En el nuevo centro educativo Bismarck Martínez, ubicado en la ciudad de Jinotepe, departamento de Carazo, funcionaba el colegio San José.

Según argumentos de Rosario Murillo, expropió ese colegio religioso porque, según dijo, allí se “torturó y asesinó a compañeros” sandinistas en el marco de las manifestaciones que estallaron en abril de 2018.
El colegio San José, con más de 40 años de trayectoria, pertenecía y estaba a cargo de las hermanas de la Congregación Josefinas.
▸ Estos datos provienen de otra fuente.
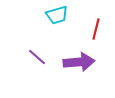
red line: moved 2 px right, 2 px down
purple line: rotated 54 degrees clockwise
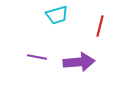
red line: moved 4 px right, 3 px up
purple line: rotated 30 degrees counterclockwise
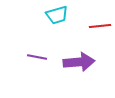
red line: rotated 70 degrees clockwise
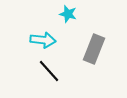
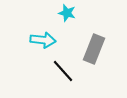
cyan star: moved 1 px left, 1 px up
black line: moved 14 px right
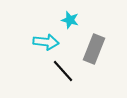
cyan star: moved 3 px right, 7 px down
cyan arrow: moved 3 px right, 2 px down
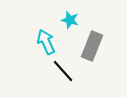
cyan arrow: rotated 120 degrees counterclockwise
gray rectangle: moved 2 px left, 3 px up
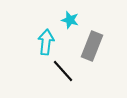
cyan arrow: rotated 30 degrees clockwise
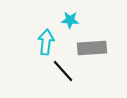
cyan star: rotated 12 degrees counterclockwise
gray rectangle: moved 2 px down; rotated 64 degrees clockwise
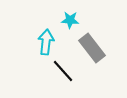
gray rectangle: rotated 56 degrees clockwise
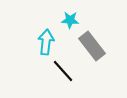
gray rectangle: moved 2 px up
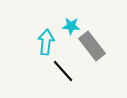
cyan star: moved 1 px right, 6 px down
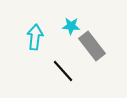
cyan arrow: moved 11 px left, 5 px up
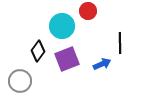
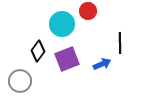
cyan circle: moved 2 px up
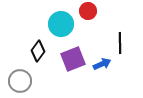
cyan circle: moved 1 px left
purple square: moved 6 px right
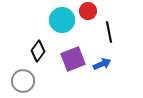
cyan circle: moved 1 px right, 4 px up
black line: moved 11 px left, 11 px up; rotated 10 degrees counterclockwise
gray circle: moved 3 px right
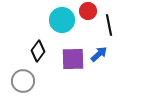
black line: moved 7 px up
purple square: rotated 20 degrees clockwise
blue arrow: moved 3 px left, 10 px up; rotated 18 degrees counterclockwise
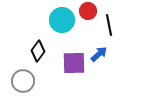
purple square: moved 1 px right, 4 px down
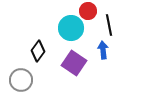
cyan circle: moved 9 px right, 8 px down
blue arrow: moved 4 px right, 4 px up; rotated 54 degrees counterclockwise
purple square: rotated 35 degrees clockwise
gray circle: moved 2 px left, 1 px up
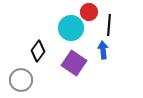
red circle: moved 1 px right, 1 px down
black line: rotated 15 degrees clockwise
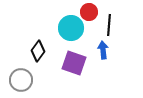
purple square: rotated 15 degrees counterclockwise
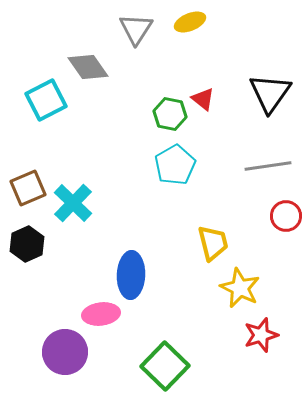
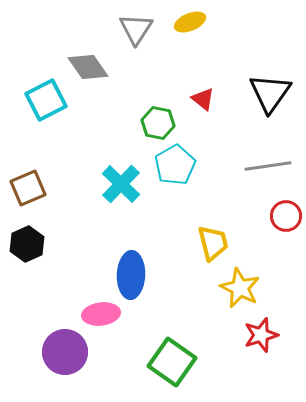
green hexagon: moved 12 px left, 9 px down
cyan cross: moved 48 px right, 19 px up
green square: moved 7 px right, 4 px up; rotated 9 degrees counterclockwise
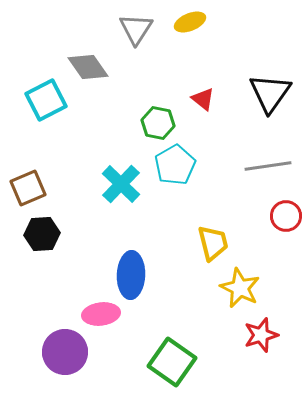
black hexagon: moved 15 px right, 10 px up; rotated 20 degrees clockwise
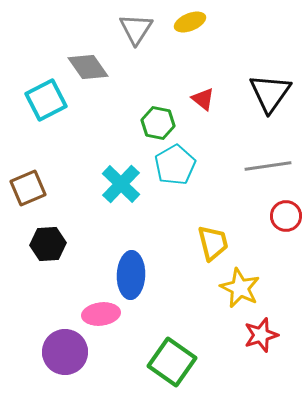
black hexagon: moved 6 px right, 10 px down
En el centro estudian 600 alumnos desde kínder hasta el último año de secundaria.
Ese colegio no es el primero que pertenece a una orden religiosa o a la Iglesia católica, que es expropiado por el régimen de Nicaragua.
En enero pasado, dos edificios propiedad de la Iglesia católica de Nicaragua: el seminario San Luis Gonzaga, de la diócesis de Matagalpa, en el norte, y el centro de retiro espiritual La Cartuja, fueron expropiados por el régimen de Ortega y Murillo.